= RECORDS SHOWN =
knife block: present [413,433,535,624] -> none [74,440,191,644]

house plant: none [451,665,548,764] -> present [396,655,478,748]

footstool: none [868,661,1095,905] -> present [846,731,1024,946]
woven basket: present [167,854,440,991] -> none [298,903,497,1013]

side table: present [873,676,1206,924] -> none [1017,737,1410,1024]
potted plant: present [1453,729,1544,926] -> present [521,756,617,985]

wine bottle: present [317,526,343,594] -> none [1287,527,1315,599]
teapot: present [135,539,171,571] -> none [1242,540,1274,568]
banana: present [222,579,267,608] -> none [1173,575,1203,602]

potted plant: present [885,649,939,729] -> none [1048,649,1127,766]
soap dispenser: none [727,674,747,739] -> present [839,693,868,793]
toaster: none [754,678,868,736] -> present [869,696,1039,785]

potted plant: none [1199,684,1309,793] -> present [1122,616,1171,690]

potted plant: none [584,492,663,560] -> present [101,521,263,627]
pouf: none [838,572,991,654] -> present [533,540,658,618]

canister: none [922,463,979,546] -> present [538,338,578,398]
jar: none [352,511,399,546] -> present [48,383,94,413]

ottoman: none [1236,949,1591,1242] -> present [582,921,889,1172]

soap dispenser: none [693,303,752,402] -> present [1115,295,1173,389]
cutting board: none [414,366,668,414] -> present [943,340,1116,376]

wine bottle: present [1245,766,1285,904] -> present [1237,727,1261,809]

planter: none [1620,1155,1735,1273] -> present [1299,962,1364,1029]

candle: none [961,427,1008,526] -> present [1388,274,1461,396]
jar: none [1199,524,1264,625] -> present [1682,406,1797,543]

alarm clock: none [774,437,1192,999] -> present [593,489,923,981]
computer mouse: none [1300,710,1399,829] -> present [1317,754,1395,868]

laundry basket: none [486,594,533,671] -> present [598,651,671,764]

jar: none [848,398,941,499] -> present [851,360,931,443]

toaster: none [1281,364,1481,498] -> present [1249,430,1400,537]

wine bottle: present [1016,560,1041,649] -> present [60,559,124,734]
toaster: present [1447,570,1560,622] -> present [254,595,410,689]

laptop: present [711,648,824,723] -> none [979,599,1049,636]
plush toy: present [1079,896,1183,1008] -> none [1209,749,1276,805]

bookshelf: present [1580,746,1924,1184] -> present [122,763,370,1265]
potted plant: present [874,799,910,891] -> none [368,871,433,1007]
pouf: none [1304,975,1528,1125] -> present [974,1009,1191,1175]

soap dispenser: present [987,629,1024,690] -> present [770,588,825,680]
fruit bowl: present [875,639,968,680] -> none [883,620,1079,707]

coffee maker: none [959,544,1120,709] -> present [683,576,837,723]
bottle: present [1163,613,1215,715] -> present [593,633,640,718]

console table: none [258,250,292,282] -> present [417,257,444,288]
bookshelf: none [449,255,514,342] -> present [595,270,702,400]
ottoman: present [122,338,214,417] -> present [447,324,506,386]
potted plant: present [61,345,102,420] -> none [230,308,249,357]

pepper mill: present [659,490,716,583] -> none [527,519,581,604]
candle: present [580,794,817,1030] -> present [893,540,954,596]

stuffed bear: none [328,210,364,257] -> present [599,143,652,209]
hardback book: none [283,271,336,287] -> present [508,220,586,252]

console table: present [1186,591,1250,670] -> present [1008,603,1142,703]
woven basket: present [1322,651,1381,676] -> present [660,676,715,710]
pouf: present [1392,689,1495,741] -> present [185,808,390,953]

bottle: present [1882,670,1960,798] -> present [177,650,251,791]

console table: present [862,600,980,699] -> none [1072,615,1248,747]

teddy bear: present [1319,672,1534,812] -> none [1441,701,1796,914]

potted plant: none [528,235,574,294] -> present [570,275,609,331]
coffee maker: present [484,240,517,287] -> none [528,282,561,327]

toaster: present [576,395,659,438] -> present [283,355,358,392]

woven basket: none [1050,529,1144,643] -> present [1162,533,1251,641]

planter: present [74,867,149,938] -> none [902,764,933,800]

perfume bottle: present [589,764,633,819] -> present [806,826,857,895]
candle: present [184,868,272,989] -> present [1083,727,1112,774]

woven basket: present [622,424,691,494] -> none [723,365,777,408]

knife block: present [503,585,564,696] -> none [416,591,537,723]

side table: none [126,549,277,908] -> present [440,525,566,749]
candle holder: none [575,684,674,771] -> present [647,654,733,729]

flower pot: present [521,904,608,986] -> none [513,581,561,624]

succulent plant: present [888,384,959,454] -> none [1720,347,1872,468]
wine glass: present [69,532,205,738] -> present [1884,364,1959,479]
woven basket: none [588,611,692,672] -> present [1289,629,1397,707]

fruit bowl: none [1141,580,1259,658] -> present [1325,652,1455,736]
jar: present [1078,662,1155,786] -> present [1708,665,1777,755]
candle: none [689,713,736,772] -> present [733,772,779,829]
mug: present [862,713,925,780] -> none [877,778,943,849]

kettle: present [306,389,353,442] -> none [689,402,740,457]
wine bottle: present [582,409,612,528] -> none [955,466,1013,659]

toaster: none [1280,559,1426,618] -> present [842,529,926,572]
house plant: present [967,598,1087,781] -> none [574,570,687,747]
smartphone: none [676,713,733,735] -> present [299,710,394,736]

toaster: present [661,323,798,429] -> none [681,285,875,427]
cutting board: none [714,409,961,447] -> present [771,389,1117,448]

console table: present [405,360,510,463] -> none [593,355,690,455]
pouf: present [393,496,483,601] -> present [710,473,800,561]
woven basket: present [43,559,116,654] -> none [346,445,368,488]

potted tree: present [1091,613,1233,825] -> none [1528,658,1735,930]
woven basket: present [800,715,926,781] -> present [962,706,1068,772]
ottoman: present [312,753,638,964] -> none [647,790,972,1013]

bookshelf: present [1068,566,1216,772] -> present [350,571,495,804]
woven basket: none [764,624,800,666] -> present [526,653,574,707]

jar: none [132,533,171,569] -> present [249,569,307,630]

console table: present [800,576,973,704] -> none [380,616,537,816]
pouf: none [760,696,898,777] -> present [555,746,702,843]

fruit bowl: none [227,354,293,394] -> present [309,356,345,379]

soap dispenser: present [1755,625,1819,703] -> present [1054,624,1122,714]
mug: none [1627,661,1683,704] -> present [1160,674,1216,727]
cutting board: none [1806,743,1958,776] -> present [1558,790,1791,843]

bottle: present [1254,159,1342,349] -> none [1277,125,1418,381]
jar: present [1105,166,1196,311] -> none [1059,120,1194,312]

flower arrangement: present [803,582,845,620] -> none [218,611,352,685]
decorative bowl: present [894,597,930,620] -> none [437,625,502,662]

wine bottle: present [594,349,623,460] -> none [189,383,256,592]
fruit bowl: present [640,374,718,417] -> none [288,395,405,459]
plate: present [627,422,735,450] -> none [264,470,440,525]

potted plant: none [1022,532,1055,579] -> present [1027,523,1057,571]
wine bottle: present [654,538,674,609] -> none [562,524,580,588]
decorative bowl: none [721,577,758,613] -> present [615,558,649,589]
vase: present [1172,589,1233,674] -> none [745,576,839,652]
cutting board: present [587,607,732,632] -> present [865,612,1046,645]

= WORK TO COMPLETE =
In the lines above, find the word "bowl" and copy every line it occurs in.

= THE ANSWER =
fruit bowl: present [875,639,968,680] -> none [883,620,1079,707]
fruit bowl: none [1141,580,1259,658] -> present [1325,652,1455,736]
fruit bowl: none [227,354,293,394] -> present [309,356,345,379]
decorative bowl: present [894,597,930,620] -> none [437,625,502,662]
fruit bowl: present [640,374,718,417] -> none [288,395,405,459]
decorative bowl: none [721,577,758,613] -> present [615,558,649,589]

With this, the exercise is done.